Pandora’s strong revenue growth didn’t stop a widening of its net loss in the second quarter ended July 31. The company had revenue of $157.4 million in the quarter, up 55.4% from $89.4 million in the prior-year period.
Although net loss increased, the company made clear during Thursday’s earnings call that it would continue to make investments — from sales force to product — to take advantage of opportunities to grow market share. In other words, Pandora will plow money back into the company as its revenue grows.
Revenue grew 60% to $162 million on a non-GAAP basis. Pandora’s GAAP revenue of $157.4 million does not take into account $4.7 million related to subscription revenue. (Pandora defers subscription revenue until refund rights lapse or the company has an adequate transaction history to estimate a reserve.) Mobile revenue grew 92% to $116 million and accounted for 73.7% of revenue, up from 59.7% a year earlier.
The additional revenue did not help Pandora’s bottom line. Net loss grew 43.8% — about 11 percentage points less than revenue growth — to $7.8 million from $5.3 million. Loss from operations grew at roughly the same amount, 44.0%, to $7.6 million from $5.4 million.
“I think the business is firing on all cylinders,” Pandora CEO Joe Kennedy tells Billboard.
Where some people see continuing and mounting losses, Kennedy sees improvement in Pandora’s ability to leverage its business model. He singles out the 92% increase in mobile advertising and the simultaneous decrease in royalties as a percentage of revenue as proof the business model is working as the company scales.
Since Pandora is a mobile-dominant company, the metric that best charts its progress is mobile advertising RPM, or revenue per thousand listener hours. In the second quarter, mobile advertising RPM rose to $33.90 from $22.17 a year earlier. Although mobile RPM is still well below desktop RPM of $59.3, investments in advertising technology and internal sales force “are paying off,” Kennedy says.
Investors expected better results. Shares of Pandora were down 4.4% to $20.75 in after-hours trading. Shares closed up 1% to $21.71 Thursday. Pandora shares are up 136.5% year to date.
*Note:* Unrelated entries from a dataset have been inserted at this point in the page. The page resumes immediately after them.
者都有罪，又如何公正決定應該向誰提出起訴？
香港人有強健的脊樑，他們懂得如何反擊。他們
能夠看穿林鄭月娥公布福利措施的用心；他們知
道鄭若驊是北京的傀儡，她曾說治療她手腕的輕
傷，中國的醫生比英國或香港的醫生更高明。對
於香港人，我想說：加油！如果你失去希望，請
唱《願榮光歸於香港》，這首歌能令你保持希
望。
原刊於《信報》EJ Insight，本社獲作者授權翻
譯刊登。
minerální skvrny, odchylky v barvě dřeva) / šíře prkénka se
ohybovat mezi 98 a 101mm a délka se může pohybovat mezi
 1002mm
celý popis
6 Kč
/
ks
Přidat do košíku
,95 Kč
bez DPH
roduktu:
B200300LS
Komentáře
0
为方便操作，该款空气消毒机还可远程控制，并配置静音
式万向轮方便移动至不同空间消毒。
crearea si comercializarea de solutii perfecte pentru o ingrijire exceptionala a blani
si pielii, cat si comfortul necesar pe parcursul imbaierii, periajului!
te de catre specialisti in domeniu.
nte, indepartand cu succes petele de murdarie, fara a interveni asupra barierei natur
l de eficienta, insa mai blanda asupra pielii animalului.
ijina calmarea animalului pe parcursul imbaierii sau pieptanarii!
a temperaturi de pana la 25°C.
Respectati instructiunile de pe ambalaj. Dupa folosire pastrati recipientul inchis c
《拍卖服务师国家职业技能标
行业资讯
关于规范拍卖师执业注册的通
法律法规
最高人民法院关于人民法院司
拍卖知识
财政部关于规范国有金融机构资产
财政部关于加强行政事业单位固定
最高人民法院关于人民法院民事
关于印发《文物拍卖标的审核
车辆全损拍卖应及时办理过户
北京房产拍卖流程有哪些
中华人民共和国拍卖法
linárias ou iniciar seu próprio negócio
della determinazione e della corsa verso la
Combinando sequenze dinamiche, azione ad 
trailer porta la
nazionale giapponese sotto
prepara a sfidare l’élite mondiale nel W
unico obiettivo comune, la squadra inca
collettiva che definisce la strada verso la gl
Royalties became less of a burden in the second quarter. As a percent of revenue, royalties dropped 12.9% to 52.0% from 59.8% in the prior-year period. For the first half of the year, royalties as a percent of revenue were 58.2%, an 8.9% improvement from the prior-year period’s 63.9%.
Improved mobile monetization, the listening cap implemented earlier this year, a “tight control over content costs” and other measures had a “very significant” impact on royalty costs, Kennedy says. Those other measures include a further limit on the number of skips allowed on mobile devices, a new wrinkle in cost control the company had not previously mentioned.
As a result of improved mobile advertising RPM and the addition of more levers such as mobile song skips, Pandora will lift the mobile listening cap on Sept. 1. The company says the six months of experience with the mobile listening cap provided “critical insights” into listeners that give it greater control over its cost structure.
But Pandora isn’t about to focus on profitability just yet. It sees a huge potential in the growth of connected devices and will invest according. CFO Mike Herring said during the earnings call that growth in earnings per share will trail growth in revenue growth as the company maximizes investment as Pandora attempts to realize its “full market potential.”